**What to produce:** Rewrite everything from the row containing "text Treba, naznačiti" down to the row containing "list Dodatne informacije (na", replacing "administratoru" with "organizatoru" and changing nothing else.
** begin Material for the task **
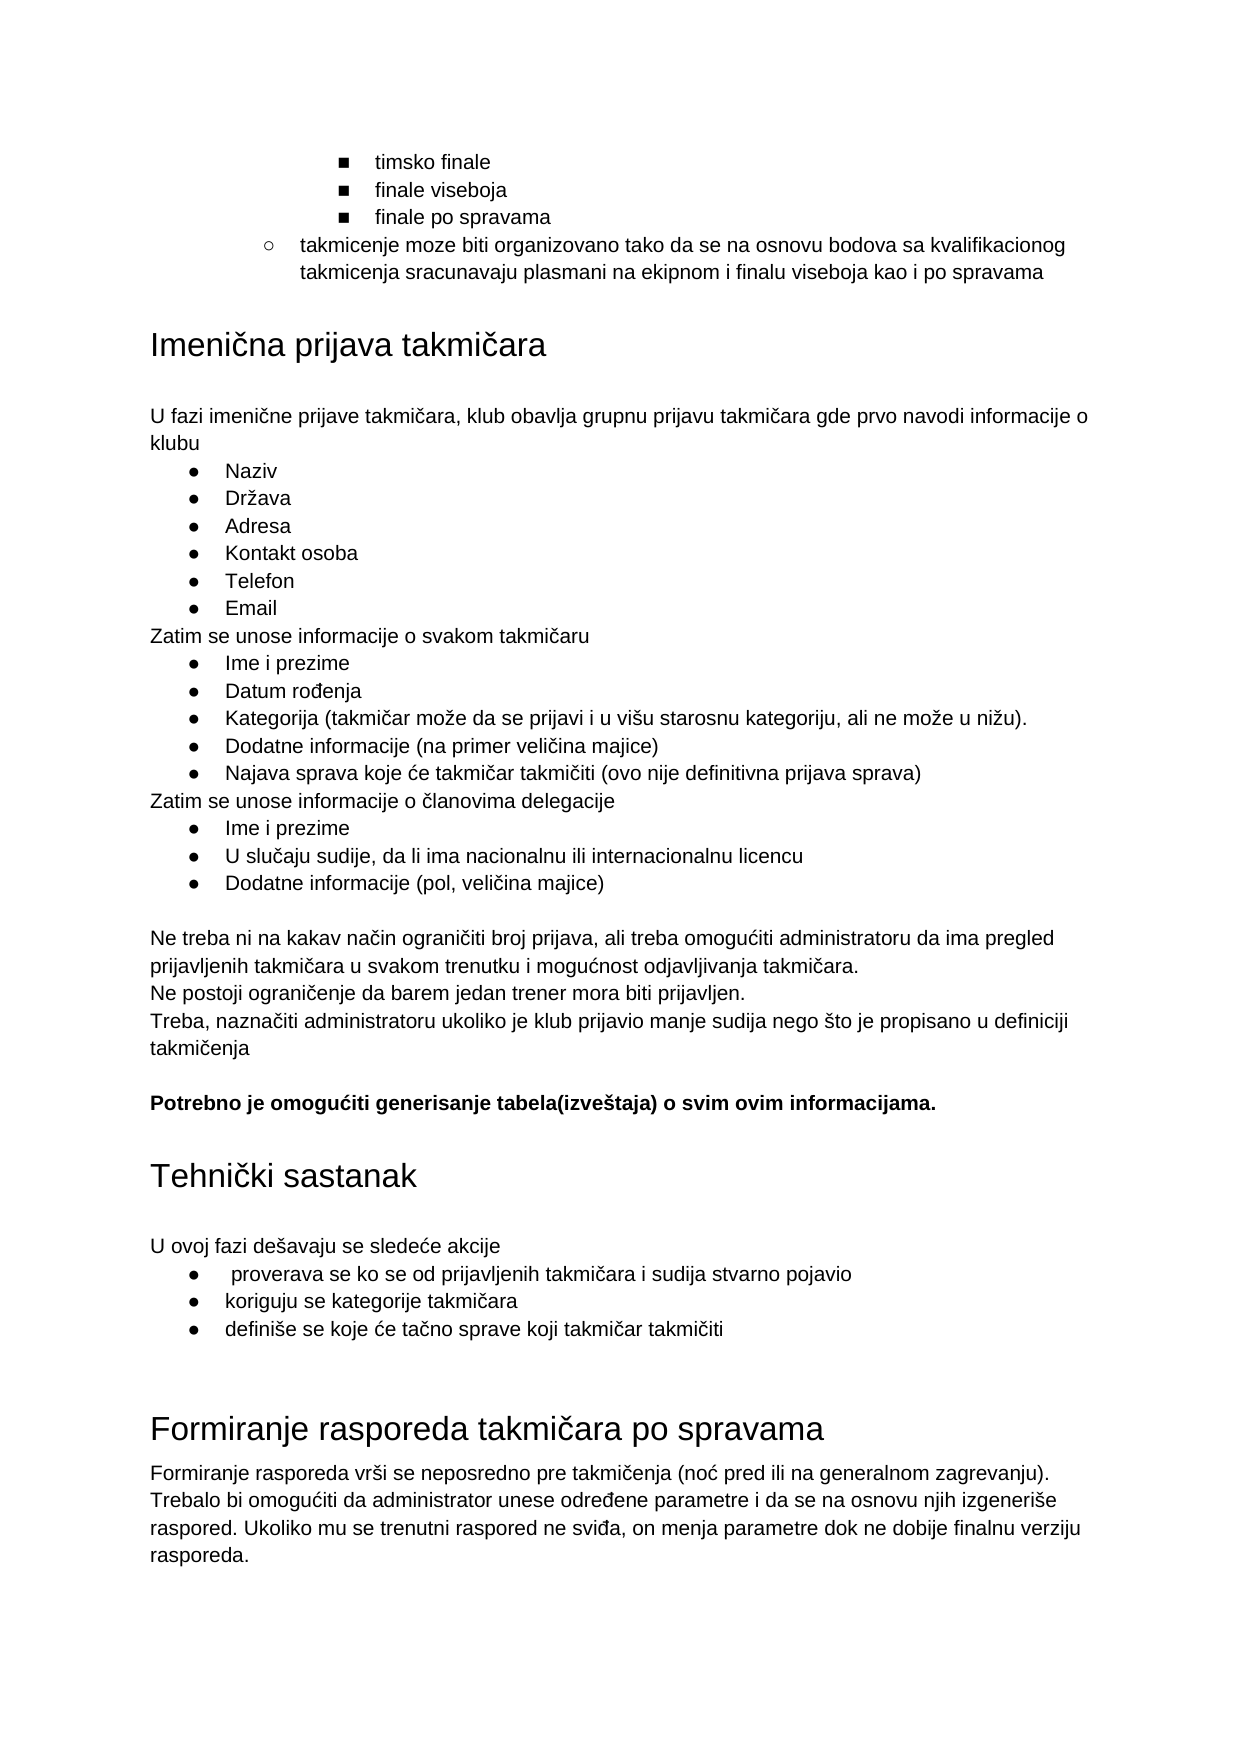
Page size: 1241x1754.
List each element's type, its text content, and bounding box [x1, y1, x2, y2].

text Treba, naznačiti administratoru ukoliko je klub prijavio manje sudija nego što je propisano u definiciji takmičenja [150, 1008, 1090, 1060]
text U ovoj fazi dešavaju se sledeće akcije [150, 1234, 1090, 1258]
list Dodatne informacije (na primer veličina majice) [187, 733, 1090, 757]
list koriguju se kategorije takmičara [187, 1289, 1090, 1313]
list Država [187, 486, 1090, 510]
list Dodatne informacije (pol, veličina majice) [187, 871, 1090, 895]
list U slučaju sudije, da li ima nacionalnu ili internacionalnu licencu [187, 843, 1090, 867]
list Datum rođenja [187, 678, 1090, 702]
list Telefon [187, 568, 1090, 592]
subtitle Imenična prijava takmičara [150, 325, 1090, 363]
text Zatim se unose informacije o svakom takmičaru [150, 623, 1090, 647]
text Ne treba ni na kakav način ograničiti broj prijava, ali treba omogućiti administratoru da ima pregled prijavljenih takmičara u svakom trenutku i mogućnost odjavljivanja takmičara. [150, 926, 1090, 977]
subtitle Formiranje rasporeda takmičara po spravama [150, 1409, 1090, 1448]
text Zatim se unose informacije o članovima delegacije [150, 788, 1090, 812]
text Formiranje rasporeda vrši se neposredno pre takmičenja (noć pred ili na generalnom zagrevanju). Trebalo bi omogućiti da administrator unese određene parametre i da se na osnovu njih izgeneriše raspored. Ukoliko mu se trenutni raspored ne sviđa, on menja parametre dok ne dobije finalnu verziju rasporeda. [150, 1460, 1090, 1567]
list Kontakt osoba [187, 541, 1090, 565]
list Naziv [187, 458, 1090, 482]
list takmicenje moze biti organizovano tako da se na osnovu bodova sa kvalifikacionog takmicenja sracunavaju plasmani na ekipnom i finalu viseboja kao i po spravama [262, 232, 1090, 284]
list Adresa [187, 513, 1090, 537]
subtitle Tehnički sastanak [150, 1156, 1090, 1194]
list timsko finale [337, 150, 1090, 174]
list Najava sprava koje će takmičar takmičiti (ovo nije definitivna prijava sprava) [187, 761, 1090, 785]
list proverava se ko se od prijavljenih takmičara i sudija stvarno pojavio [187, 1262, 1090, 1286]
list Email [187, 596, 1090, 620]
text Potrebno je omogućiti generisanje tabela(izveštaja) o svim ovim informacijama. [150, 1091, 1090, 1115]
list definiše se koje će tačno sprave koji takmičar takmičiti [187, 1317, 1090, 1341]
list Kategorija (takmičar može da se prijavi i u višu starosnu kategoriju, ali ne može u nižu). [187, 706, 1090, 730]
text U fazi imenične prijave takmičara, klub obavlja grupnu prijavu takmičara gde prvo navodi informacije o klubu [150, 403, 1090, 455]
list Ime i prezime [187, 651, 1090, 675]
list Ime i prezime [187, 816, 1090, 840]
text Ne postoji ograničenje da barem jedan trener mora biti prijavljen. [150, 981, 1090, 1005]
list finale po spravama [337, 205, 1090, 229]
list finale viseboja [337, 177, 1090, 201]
** end Material for the task **
**Finished answer:**
text Treba, naznačiti organizatoru ukoliko je klub prijavio manje sudija nego što je propisano u definiciji takmičenja [150, 1008, 1090, 1060]
text U ovoj fazi dešavaju se sledeće akcije [150, 1234, 1090, 1258]
list Dodatne informacije (na primer veličina majice) [187, 733, 1090, 757]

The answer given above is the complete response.